Pour clarifier ce point, les auteurs ont travaillé sur des mastocytes primaires murins. Ils montrent d'abord que l'expression de Tet2 est induite aussi bien par des signaux d'activation aigus que chroniques. Dans des mastocytes déficients en TET2, l'activation chronique médiée par l'allèle oncogène KITD816V — caractéristique de la mastocytose — sélectionne une signature épigénétique particulière, marquée par des régions d'ADN hyperméthylées au niveau de gènes de la réponse immunitaire. L'analyse des marques d'histone H3K27ac et de la fixation de facteurs de transcription révèle une chromatine plus ouverte, ou « amorcée », à proximité de ces gènes immunitaires, configuration qui coïncide avec une augmentation des signaux inflammatoires pathologiques. Sur le plan méthodologique, l'équipe a combiné séquençage de la méthylation à l'échelle du génome (RRBS), immunoprécipitation de la chromatine (ChIP-Seq), Cut&Run et analyses transcriptomiques (RNA-Seq), afin de relier état de méthylation, accessibilité de la chromatine et expression génique.

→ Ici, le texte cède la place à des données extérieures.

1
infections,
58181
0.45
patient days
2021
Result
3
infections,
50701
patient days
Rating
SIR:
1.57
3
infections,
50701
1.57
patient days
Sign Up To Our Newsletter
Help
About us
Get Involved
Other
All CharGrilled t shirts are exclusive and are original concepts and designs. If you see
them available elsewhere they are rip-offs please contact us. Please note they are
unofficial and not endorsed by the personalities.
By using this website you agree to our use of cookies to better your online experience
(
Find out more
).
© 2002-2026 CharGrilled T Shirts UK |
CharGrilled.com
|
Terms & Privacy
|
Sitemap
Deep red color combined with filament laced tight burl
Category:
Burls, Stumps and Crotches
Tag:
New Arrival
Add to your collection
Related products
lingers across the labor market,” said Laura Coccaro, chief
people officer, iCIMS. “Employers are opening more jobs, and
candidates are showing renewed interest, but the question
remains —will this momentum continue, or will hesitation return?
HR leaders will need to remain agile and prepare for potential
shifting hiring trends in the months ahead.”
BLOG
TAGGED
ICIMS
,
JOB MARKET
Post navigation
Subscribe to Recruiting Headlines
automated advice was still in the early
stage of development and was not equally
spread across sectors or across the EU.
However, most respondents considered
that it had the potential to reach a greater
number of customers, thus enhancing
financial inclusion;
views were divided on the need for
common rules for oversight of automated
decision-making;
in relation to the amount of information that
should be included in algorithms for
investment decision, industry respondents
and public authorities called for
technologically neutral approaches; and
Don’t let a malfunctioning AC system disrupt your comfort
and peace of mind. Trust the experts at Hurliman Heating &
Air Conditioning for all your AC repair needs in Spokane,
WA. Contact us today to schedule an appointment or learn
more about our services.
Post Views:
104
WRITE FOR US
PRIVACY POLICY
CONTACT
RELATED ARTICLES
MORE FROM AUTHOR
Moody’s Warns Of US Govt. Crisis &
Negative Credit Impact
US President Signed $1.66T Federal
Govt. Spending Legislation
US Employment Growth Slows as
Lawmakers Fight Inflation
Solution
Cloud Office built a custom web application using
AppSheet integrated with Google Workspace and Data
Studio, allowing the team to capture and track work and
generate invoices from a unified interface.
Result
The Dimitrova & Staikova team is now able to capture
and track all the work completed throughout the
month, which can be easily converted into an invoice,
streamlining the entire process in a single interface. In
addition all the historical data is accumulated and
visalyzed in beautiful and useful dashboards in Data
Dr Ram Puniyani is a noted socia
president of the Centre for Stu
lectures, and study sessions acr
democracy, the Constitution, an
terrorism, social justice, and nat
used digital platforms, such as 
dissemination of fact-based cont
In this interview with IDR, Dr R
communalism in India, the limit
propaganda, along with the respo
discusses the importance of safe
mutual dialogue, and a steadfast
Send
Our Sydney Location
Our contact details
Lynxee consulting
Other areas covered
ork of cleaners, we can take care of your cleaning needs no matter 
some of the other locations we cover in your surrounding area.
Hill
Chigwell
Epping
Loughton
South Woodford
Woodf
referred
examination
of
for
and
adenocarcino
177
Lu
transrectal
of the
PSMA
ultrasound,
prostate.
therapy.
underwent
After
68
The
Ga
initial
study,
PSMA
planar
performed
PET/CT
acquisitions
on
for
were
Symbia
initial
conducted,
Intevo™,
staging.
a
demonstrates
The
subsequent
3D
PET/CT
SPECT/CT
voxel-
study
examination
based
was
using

Les régions hyperméthylées sont associées à un sous-ensemble de gènes immunitaires qui constituent des cibles directes de TET2 et se trouvent réprimés en son absence. Cette répression se traduit par une tolérance immunitaire à la stimulation aiguë : les cellules déficientes en TET2 répondent moins aux signaux d'activation. Les auteurs établissent le caractère réversible et dépendant de l'activité enzymatique de ce phénomène, puisque la tolérance peut être levée par un traitement à la vitamine C — cofacteur favorisant l'activité des enzymes TET — ou, à l'inverse, reproduite dans des cellules normales par l'emploi d'un inhibiteur de TET.

L'ensemble de ces données soutient un modèle dans lequel TET2 joue un rôle direct pour prévenir l'installation d'une tolérance immunitaire au sein des mastocytes chroniquement activés. Les auteurs proposent ainsi TET2 comme cible permettant de reprogrammer la réponse immunitaire innée en vue de thérapies innovantes.